● **ASSIGNED TASK**:
Line by line, repeat the material below without any deviation.
Segment Start: EXTRACTED ENTRIES
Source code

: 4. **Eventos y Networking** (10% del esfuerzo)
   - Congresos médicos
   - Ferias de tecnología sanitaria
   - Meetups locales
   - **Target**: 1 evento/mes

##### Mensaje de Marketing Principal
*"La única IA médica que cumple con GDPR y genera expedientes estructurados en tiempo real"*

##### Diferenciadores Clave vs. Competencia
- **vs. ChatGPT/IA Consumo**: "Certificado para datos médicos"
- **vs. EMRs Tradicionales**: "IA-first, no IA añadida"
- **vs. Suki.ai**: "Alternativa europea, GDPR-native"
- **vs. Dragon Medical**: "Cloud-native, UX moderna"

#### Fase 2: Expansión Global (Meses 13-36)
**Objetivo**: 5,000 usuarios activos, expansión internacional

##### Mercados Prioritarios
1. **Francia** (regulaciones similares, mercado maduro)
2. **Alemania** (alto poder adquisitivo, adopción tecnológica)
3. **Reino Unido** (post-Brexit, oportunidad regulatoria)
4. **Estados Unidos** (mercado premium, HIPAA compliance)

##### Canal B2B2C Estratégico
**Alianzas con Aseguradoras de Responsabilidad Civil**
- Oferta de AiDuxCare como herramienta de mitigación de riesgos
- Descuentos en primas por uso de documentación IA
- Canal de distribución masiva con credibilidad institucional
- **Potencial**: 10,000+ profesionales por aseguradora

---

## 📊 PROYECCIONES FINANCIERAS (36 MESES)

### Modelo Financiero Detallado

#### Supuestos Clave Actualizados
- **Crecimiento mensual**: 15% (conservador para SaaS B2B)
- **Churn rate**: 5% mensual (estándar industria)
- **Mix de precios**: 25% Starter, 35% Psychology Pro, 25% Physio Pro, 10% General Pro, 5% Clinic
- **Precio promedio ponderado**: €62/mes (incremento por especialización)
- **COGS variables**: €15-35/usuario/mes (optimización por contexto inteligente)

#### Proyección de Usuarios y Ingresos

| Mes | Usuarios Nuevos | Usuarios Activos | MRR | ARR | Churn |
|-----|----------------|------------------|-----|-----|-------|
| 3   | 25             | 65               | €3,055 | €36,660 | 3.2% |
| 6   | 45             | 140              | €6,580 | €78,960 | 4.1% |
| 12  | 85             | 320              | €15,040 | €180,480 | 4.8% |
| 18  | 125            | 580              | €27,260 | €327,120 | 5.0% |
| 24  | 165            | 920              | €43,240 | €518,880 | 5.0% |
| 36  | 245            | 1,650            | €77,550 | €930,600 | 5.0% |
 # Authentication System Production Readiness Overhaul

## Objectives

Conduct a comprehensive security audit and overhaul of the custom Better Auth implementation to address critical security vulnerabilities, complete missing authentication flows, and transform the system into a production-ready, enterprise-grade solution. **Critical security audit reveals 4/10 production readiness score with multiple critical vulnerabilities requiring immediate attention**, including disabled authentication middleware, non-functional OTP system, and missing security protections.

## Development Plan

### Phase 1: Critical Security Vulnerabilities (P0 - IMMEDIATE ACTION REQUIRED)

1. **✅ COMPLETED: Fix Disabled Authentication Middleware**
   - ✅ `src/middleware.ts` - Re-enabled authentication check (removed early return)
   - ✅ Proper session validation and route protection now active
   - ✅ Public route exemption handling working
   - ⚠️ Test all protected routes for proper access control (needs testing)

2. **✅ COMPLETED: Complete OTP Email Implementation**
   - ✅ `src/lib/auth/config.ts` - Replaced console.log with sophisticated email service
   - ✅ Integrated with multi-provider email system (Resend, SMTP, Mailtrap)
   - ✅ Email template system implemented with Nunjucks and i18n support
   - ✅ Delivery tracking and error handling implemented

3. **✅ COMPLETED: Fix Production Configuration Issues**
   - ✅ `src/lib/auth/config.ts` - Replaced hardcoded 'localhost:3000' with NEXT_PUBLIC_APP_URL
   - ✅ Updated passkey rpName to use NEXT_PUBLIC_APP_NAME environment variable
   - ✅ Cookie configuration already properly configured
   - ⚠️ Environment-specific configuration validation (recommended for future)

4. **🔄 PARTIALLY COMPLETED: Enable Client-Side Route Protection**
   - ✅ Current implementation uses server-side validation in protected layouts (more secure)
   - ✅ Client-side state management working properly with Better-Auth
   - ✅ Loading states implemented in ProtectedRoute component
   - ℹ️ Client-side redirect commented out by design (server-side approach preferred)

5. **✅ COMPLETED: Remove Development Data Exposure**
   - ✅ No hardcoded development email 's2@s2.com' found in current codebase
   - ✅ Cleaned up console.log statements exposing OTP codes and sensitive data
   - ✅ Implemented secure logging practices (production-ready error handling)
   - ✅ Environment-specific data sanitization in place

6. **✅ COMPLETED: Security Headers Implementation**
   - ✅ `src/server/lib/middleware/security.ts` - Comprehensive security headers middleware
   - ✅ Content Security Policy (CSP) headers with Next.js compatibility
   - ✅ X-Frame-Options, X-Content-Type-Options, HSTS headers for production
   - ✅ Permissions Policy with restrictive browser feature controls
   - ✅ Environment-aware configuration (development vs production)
Segment End: EXTRACTED ENTRIES
● **WRITTEN SOLUTION**:
Source code

: 4. **Eventos y Networking** (10% del esfuerzo)
   - Congresos médicos
   - Ferias de tecnología sanitaria
   - Meetups locales
   - **Target**: 1 evento/mes

##### Mensaje de Marketing Principal
*"La única IA médica que cumple con GDPR y genera expedientes estructurados en tiempo real"*

##### Diferenciadores Clave vs. Competencia
- **vs. ChatGPT/IA Consumo**: "Certificado para datos médicos"
- **vs. EMRs Tradicionales**: "IA-first, no IA añadida"
- **vs. Suki.ai**: "Alternativa europea, GDPR-native"
- **vs. Dragon Medical**: "Cloud-native, UX moderna"

#### Fase 2: Expansión Global (Meses 13-36)
**Objetivo**: 5,000 usuarios activos, expansión internacional

##### Mercados Prioritarios
1. **Francia** (regulaciones similares, mercado maduro)
2. **Alemania** (alto poder adquisitivo, adopción tecnológica)
3. **Reino Unido** (post-Brexit, oportunidad regulatoria)
4. **Estados Unidos** (mercado premium, HIPAA compliance)

##### Canal B2B2C Estratégico
**Alianzas con Aseguradoras de Responsabilidad Civil**
- Oferta de AiDuxCare como herramienta de mitigación de riesgos
- Descuentos en primas por uso de documentación IA
- Canal de distribución masiva con credibilidad institucional
- **Potencial**: 10,000+ profesionales por aseguradora

---

## 📊 PROYECCIONES FINANCIERAS (36 MESES)

### Modelo Financiero Detallado

#### Supuestos Clave Actualizados
- **Crecimiento mensual**: 15% (conservador para SaaS B2B)
- **Churn rate**: 5% mensual (estándar industria)
- **Mix de precios**: 25% Starter, 35% Psychology Pro, 25% Physio Pro, 10% General Pro, 5% Clinic
- **Precio promedio ponderado**: €62/mes (incremento por especialización)
- **COGS variables**: €15-35/usuario/mes (optimización por contexto inteligente)

#### Proyección de Usuarios y Ingresos

| Mes | Usuarios Nuevos | Usuarios Activos | MRR | ARR | Churn |
|-----|----------------|------------------|-----|-----|-------|
| 3   | 25             | 65               | €3,055 | €36,660 | 3.2% |
| 6   | 45             | 140              | €6,580 | €78,960 | 4.1% |
| 12  | 85             | 320              | €15,040 | €180,480 | 4.8% |
| 18  | 125            | 580              | €27,260 | €327,120 | 5.0% |
| 24  | 165            | 920              | €43,240 | €518,880 | 5.0% |
| 36  | 245            | 1,650            | €77,550 | €930,600 | 5.0% |
 # Authentication System Production Readiness Overhaul

## Objectives

Conduct a comprehensive security audit and overhaul of the custom Better Auth implementation to address critical security vulnerabilities, complete missing authentication flows, and transform the system into a production-ready, enterprise-grade solution. **Critical security audit reveals 4/10 production readiness score with multiple critical vulnerabilities requiring immediate attention**, including disabled authentication middleware, non-functional OTP system, and missing security protections.

## Development Plan

### Phase 1: Critical Security Vulnerabilities (P0 - IMMEDIATE ACTION REQUIRED)

1. **✅ COMPLETED: Fix Disabled Authentication Middleware**
   - ✅ `src/middleware.ts` - Re-enabled authentication check (removed early return)
   - ✅ Proper session validation and route protection now active
   - ✅ Public route exemption handling working
   - ⚠️ Test all protected routes for proper access control (needs testing)

2. **✅ COMPLETED: Complete OTP Email Implementation**
   - ✅ `src/lib/auth/config.ts` - Replaced console.log with sophisticated email service
   - ✅ Integrated with multi-provider email system (Resend, SMTP, Mailtrap)
   - ✅ Email template system implemented with Nunjucks and i18n support
   - ✅ Delivery tracking and error handling implemented

3. **✅ COMPLETED: Fix Production Configuration Issues**
   - ✅ `src/lib/auth/config.ts` - Replaced hardcoded 'localhost:3000' with NEXT_PUBLIC_APP_URL
   - ✅ Updated passkey rpName to use NEXT_PUBLIC_APP_NAME environment variable
   - ✅ Cookie configuration already properly configured
   - ⚠️ Environment-specific configuration validation (recommended for future)

4. **🔄 PARTIALLY COMPLETED: Enable Client-Side Route Protection**
   - ✅ Current implementation uses server-side validation in protected layouts (more secure)
   - ✅ Client-side state management working properly with Better-Auth
   - ✅ Loading states implemented in ProtectedRoute component
   - ℹ️ Client-side redirect commented out by design (server-side approach preferred)

5. **✅ COMPLETED: Remove Development Data Exposure**
   - ✅ No hardcoded development email 's2@s2.com' found in current codebase
   - ✅ Cleaned up console.log statements exposing OTP codes and sensitive data
   - ✅ Implemented secure logging practices (production-ready error handling)
   - ✅ Environment-specific data sanitization in place

6. **✅ COMPLETED: Security Headers Implementation**
   - ✅ `src/server/lib/middleware/security.ts` - Comprehensive security headers middleware
   - ✅ Content Security Policy (CSP) headers with Next.js compatibility
   - ✅ X-Frame-Options, X-Content-Type-Options, HSTS headers for production
   - ✅ Permissions Policy with restrictive browser feature controls
   - ✅ Environment-aware configuration (development vs production)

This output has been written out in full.